Sunday, 1 March 2020

Book #15

The Letter by Sean-Paul Thomas

When a quirky, anti-social, young woman with a phobia of other people, falls for her handsome new neighbor in the tenement block of flats where she lives, it is left to her new and only friend, an eleven-year-old girl, to play matchmaker, in this black-humored, adult tale. 

Sarah is an incredibly antisocial loner, who despises other people, actively avoids any and all interaction with them. When I read this quote - Christ, she hated whistlers. Disrespectful folk that always tried to spread their pretentious joyful mood onto others by invading their peace and quiet and ear space with their annoying tunes. - I really thought I had found a kindred spirit.
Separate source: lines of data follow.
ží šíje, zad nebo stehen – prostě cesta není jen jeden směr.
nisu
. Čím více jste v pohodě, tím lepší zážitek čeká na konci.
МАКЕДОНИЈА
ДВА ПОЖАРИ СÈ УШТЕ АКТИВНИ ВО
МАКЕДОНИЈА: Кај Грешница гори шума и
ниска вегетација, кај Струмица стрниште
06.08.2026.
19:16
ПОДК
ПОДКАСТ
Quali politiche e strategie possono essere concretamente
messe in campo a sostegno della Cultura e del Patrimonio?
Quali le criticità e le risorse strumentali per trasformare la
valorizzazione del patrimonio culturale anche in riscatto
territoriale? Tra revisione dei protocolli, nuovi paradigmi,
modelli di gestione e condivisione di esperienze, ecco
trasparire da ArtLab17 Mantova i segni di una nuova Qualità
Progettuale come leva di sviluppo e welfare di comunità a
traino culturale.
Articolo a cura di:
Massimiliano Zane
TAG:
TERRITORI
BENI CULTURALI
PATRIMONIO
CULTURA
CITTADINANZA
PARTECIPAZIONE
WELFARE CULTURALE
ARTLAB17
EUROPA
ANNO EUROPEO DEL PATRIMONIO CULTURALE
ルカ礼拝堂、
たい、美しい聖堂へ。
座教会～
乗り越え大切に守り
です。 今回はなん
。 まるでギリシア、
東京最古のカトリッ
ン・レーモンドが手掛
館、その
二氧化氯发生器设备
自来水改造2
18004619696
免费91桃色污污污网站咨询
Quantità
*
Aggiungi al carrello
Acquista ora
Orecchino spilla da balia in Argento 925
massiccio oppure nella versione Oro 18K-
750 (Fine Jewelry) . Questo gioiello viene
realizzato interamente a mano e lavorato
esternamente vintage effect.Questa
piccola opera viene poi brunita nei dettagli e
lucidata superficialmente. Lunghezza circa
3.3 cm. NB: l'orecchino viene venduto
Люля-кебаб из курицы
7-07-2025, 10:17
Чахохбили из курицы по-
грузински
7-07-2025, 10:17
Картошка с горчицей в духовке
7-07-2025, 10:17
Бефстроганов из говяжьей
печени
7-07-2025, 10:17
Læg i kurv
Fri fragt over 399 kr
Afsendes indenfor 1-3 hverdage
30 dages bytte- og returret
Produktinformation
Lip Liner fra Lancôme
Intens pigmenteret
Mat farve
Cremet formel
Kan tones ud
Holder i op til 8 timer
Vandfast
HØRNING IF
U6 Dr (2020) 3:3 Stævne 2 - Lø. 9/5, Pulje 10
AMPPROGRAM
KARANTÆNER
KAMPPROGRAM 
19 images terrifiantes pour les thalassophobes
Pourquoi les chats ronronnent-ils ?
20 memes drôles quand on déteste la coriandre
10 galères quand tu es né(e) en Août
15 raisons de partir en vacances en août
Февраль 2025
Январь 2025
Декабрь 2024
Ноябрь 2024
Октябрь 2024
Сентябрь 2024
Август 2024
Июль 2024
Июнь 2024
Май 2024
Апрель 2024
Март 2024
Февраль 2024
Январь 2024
Thomas soon makes it clear, however, that Sarah’s routines and methods are far from healthy, and that something isn’t quite right. His explanation for her behaviour is understandable, yet so sad. We immediately feel drawn to this tragic heroine, and begin to hope for her.

I found it strange that, despite wanting Sarah to recognise she needs some help, Thomas made me creep along hallways with her, heart in my mouth, desperation rife to ensure we met no one on those stealth missions. He really gets us inside Sarah’s head and let us understand it. It was masterful.

When Sarah notices a handsome new neighbour in her building, she turns into even more of a nervous wreck (and going by the description of this guy, I think we all would). She becomes obsessive, and with the help of strange little girl who hangs about the secret stairwell (which is Sarah’s route of choice for stealth missions), she writes handsome stranger a letter.

I thought this little story was excellent. The journey we go on with Sarah is fraught with obstacles, yet by the time we reach the end we can see a light of hope for her. Again, my only criticism comes from a place of greed - I loved this, and I needed more.